Microglial MyD88-dependent signaling influences extracellular matrix development and interneuron maturation in the hippocampus.
Julia E Dziabis, Irene O Jonathan, Benjamin L Horvath, Grace Zhang, Michael S Patton, Caroline J Smith, Dang M Nguyen, Mahika Jammula, Benjamin A Devlin, S K Monroe, Erica J Freeman, A Brayan Campos-Salazar, Madeline J Clark, Staci D Bilbo
Abstract
Open AccessParvalbumin interneurons (PVIs) are disrupted across diverse neurodevelopmental disorders, highlighting their vulnerability to developmental perturbations. Inflammation can perturb PVI development and function, and inflammatory mechanisms are often propagated within the brain by microglia. Yet the microglial mechanisms linking inflammatory signals to interneuron development are unclear. To test the role of microglial innate immune signaling in PVI development, we used mice lacking toll-like receptor adaptor MyD88 specifically in microglia.

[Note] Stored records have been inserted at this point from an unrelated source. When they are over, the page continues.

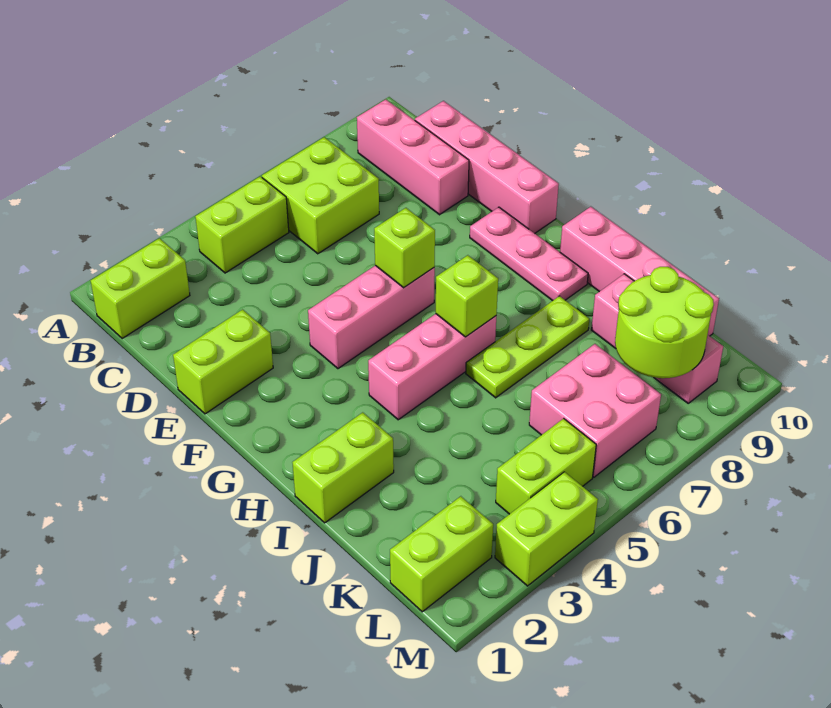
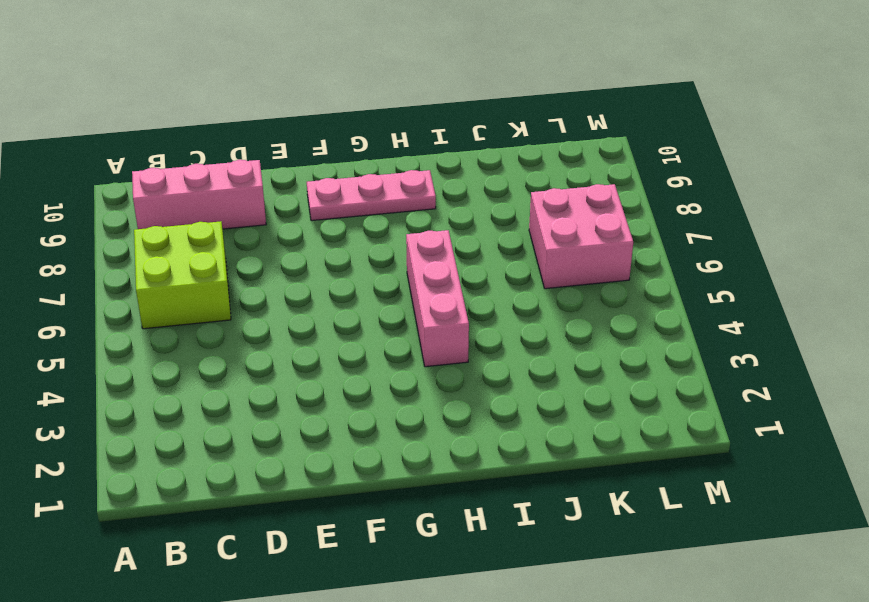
none -> lime 1x2 brick [91,238,190,339]
none -> lime 1x2 brick [195,176,289,273]
none -> pink 1x4 brick [415,101,559,233]

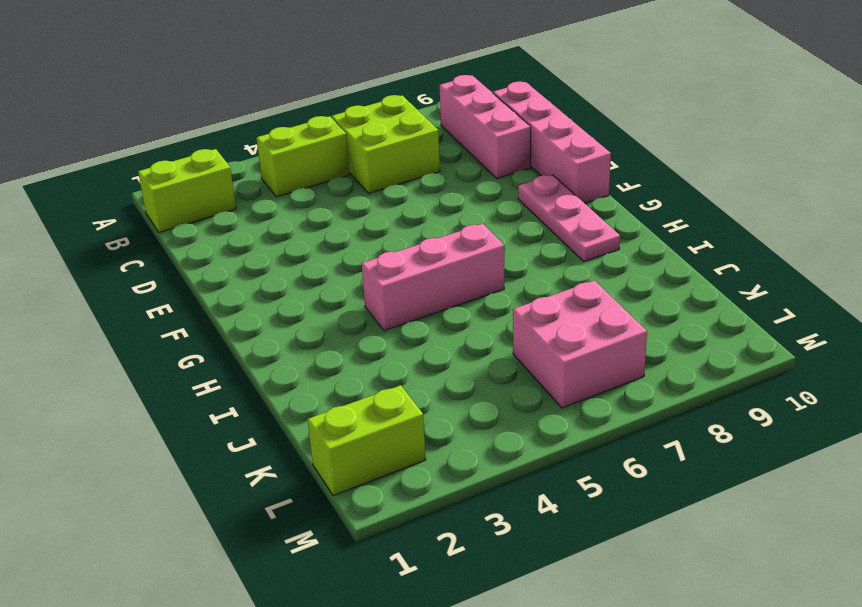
none -> lime 1x2 brick [173,310,273,414]
none -> pink 1x3 brick [308,266,435,369]
none -> pink 1x4 brick [560,207,719,336]

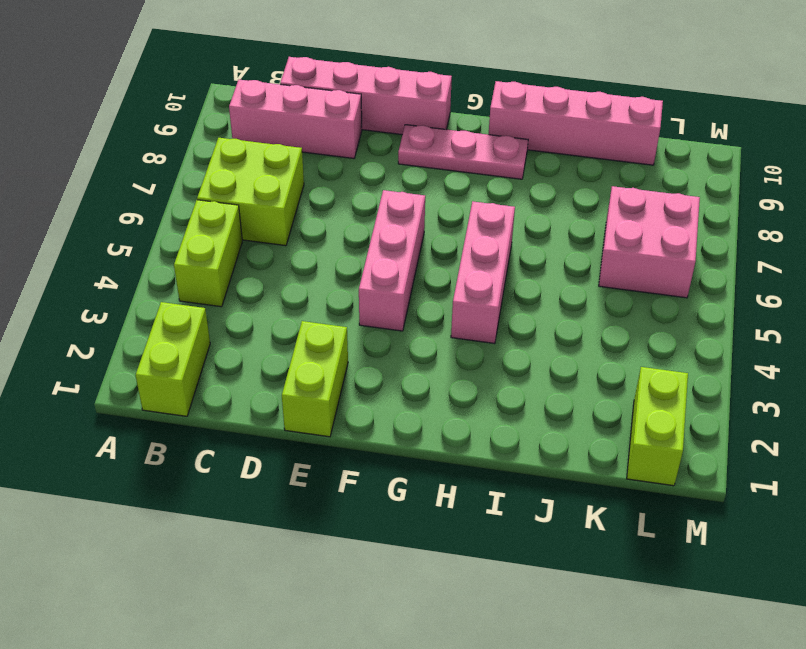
none -> lime 1x2 brick [292,412,394,523]
none -> lime 1x3 plate [466,296,589,398]
none -> pink 1x3 brick [591,274,723,403]

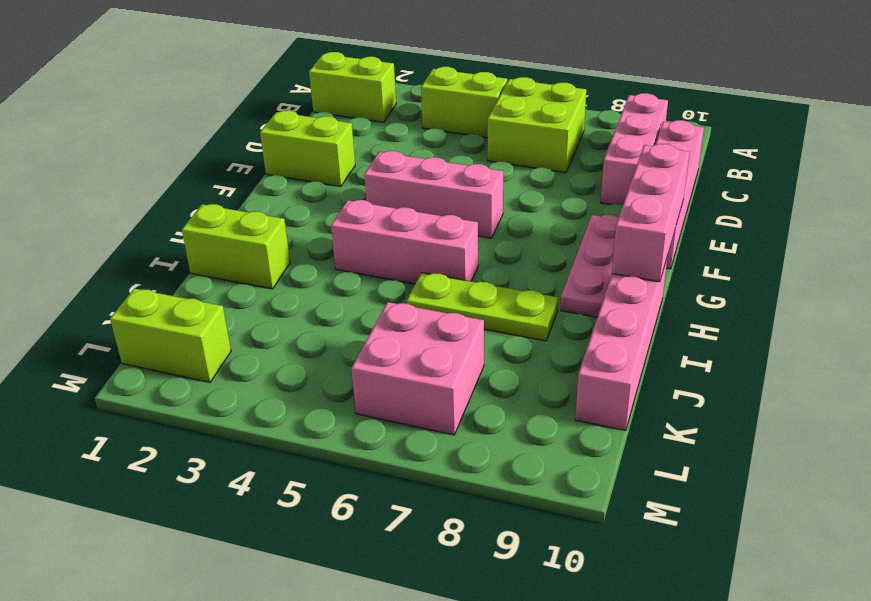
pink 1x3 brick [612,144,689,282] -> pink 1x3 brick moved to [591,274,723,403]
none -> lime 1x2 brick [496,418,596,514]
none -> lime 1x2 brick [495,472,598,586]
none -> lime 1x1 brick [374,208,435,288]

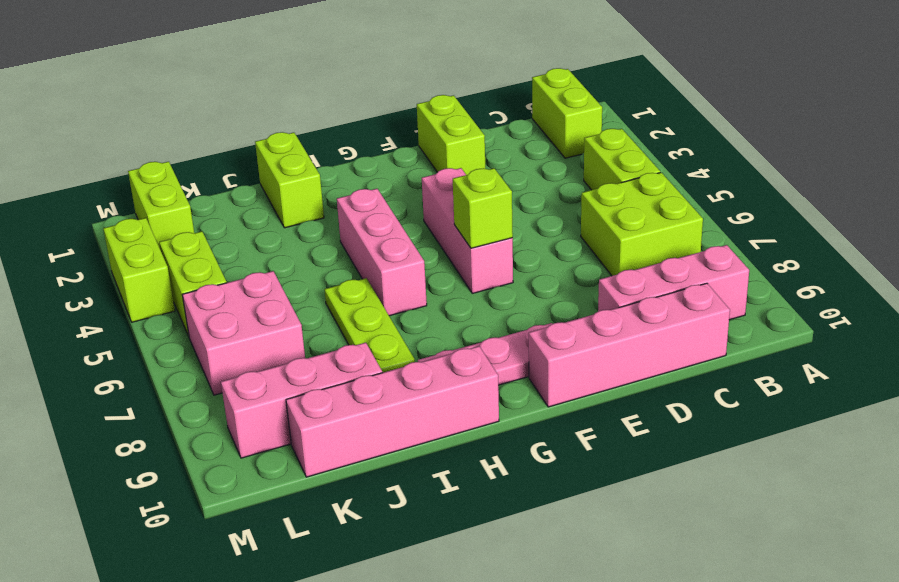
none -> lime 1x1 brick [436,255,498,337]
none -> lime 2x2 round brick [615,267,714,378]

MyD88-deficient microglia showed reduced inflammatory responses but increased early-life phagocytosis of inhibitory synaptic material. In adulthood, males without microglial MyD88 exhibited increased hippocampal PVI density, increased extracellular matrix (ECM) deposition, increased inhibitory signaling, and impaired discrimination behaviors. We determined the cytokine interleukin (IL)-33, which normally drives adult microglial remodeling of the ECM, is developmentally regulated in the hippocampus. MyD88-deficient microglia fail to respond to IL-33, leading to reduced remodeling of the ECM component aggrecan. These results reveal microglial immune signaling via MyD88 regulates hippocampal inhibitory circuit development in a sex-specific manner.